Something I've been thinking of over the past couple of days is from an article that came out somewhere (Guardian?) a few months ago about protecting your mental health during all this. One of the pieces of advice was to watch out for the tendency we often have to put more weight on 'bad' news than 'good' news.
The thinking is that when we're surrounded by uncertainty and it's scary and bad, we end up assuming that the worst-case scenario is the one most likely to be true just to protect ourselves from it. But actually the thing about uncertainty is that we don't know a lot of things about the situation and therefore we can't assume that anything bad is the grim truth and anything good is clueless naivety.

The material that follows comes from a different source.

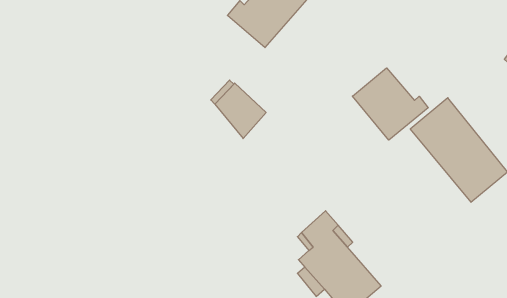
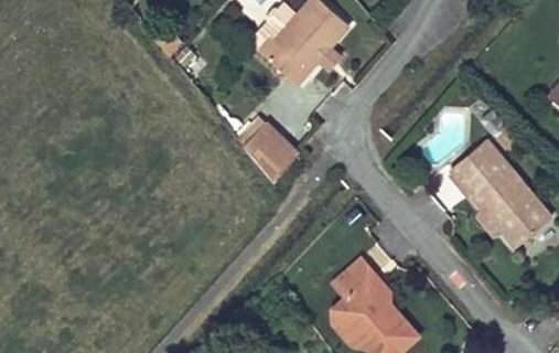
building: [352,68,428,140] -> none

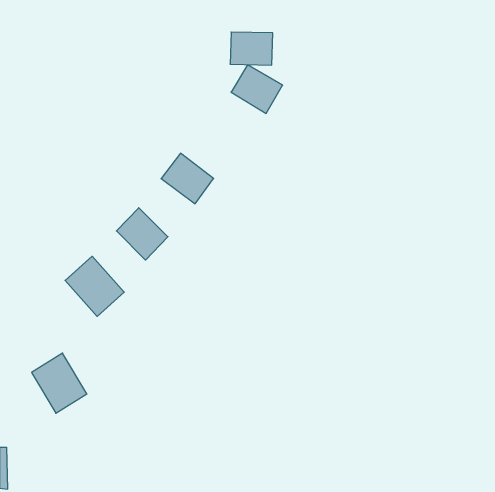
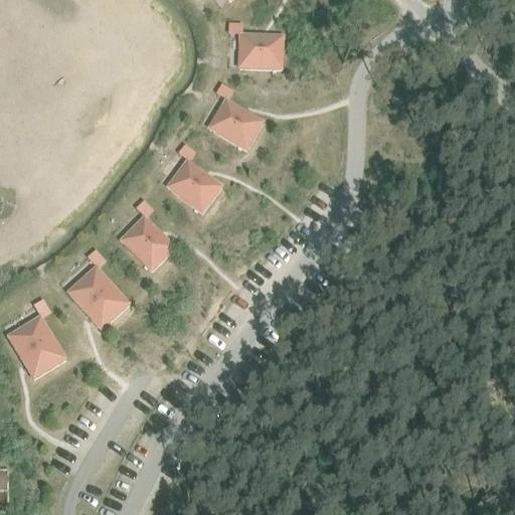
building: [231,65,283,113] -> [209,99,263,149]
building: [32,353,87,413] -> [8,315,65,377]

It seems like through all the horror of this pandemic there have been a lot of things which didn't go as badly as it seemed like they obviously would. The NHS wasn't overwhelmed and we didn't run out of ventilators. For all the really bad hotspots there's a lot of similar parts of the world where it just didn't hit that badly and it's still unclear why. Places like Sweden have had a horrible death toll, but also haven't had the eight-times-as-horrible death toll that people were predicting. Vaccines are being developed faster than was initially forecast. There's a possibility now that some of the common-cold coronaviruses can confer immunity for this coronavirus and that lots of people already have more immunity than predicted. And so on and so on.
I still think this whole situation is awful (and I am loathing lockdown) but when I read people confidently predicting that there absolutely will be another peak in summer and it'll be even worse than this one, I remind myself of that.